There was and is a popular tendency to bash Tolkien as being too influential in the fantasy genre. It’s what all the cool kids do. Tolkien, after all, is that most dreaded of individuals: an old, white male. Can there be anyone less worthy of respect in today’s popular culture? 
However, in terms of the arguments I’ve read about Tolkien-and these critiques are decades old-they’ve always struck me as being strawman arguments (this doesn’t touch on criticisms of his writing itself, which is a far different matter).

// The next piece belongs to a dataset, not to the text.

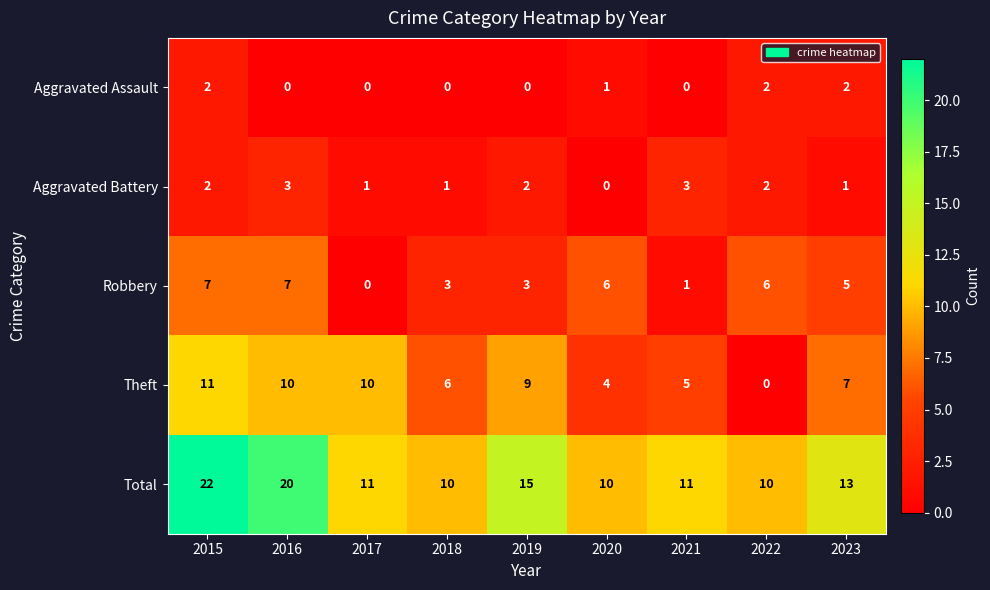

Which category has the highest value across all series?

2015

One critique of Tolkien’s work often rips him for his lack of diversity. Everyone is a white Anglo-Saxon male. Ok. Fine. But for me, diversity is about more than check-a-box of white character, female character, gay character, brown character, or whatever different looking character someone thinks they need to click off on having diversity in their writing. It should be about the characters themselves having diversity of opinion because that’s ultimately what is truly diverse: thought. And Tolkien most certainly does that. There’s the wisdom of Gandalf, the uncertainty of Aragorn, and the longing of Boromir. None of them approach the Ring in the same way. None of them approach Mordor in the same way. And this doesn’t even touch on the other members of the Fellowship, such as Gimli and Legolas or the Hobbits themselves, all of whom approach danger and the quest from different perspectives. They may all be white, but they aren’t all the same. They don’t come from the same backgrounds or cultures.

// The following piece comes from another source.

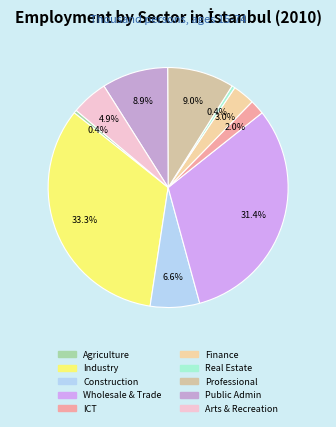

Count the number of slices in the pie.

10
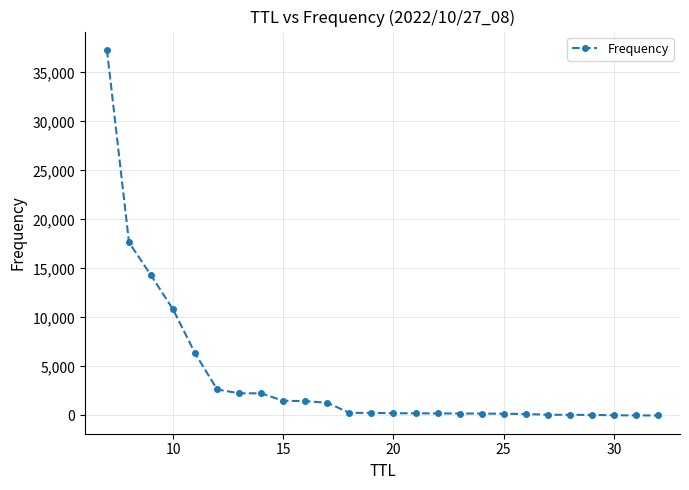

What is the difference between the maximum and minimum values?

37286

Then comes another criticism that Lord of the Rings is really about a bunch of white dudes on a sausage-fest quest to go kill some Dark Lord. Everything is black and white. To a point, that’s true, but then what about Saruman? What about Boromir’s fall? There is so much more going on then just a quest to kill a evil guy. The deeper reading reveals so much more that is worthy of emulation. There are ideals that have stayed with me from the first time I read LotR decades ago. Things such as the longing for quiet lives; of simple heroes who are heroic because they do what they think is right and ordinary; of the desire for forgiveness, to want to forgive; and the entrapment of greed and lust.

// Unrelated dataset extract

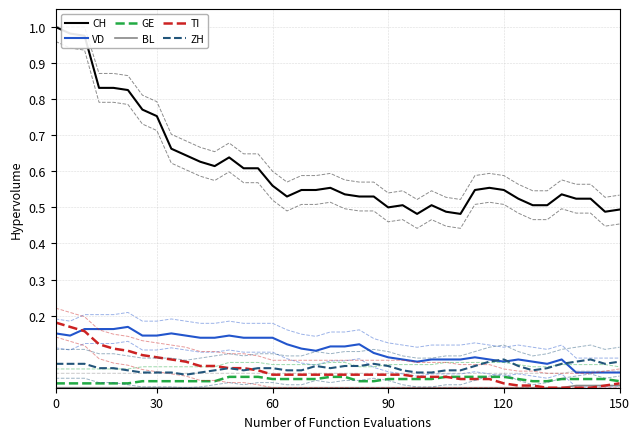

What is the difference between the maximum and minimum values in the VD series?

0.1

I understand that for some people, such stories are still too simplistic. Even with that more poignant reading, LotR still comes across as simply good vs. evil. That’s fine. Opinions and all that. I know many people today prefer flawed characters with a deep shade of gray, or even better, black. And the market agrees with them. These days, anti-heroes are all the rage. Witness the thunderous success of George R.R. Martin’s A Song of Ice and Fire with it’s plethora of detestable people (BTW, A Song of Ice and Fire was influenced by Tad Williams’ Memory, Sorrow, and Thorn and that was very obviously influenced by Tolkien and I love Martin’s work). So I imagine those who don’t like Tolkien’s work will be glad to note that his influence and his style of story has waxed away, but for those of us who love him, I imagine it will come around again.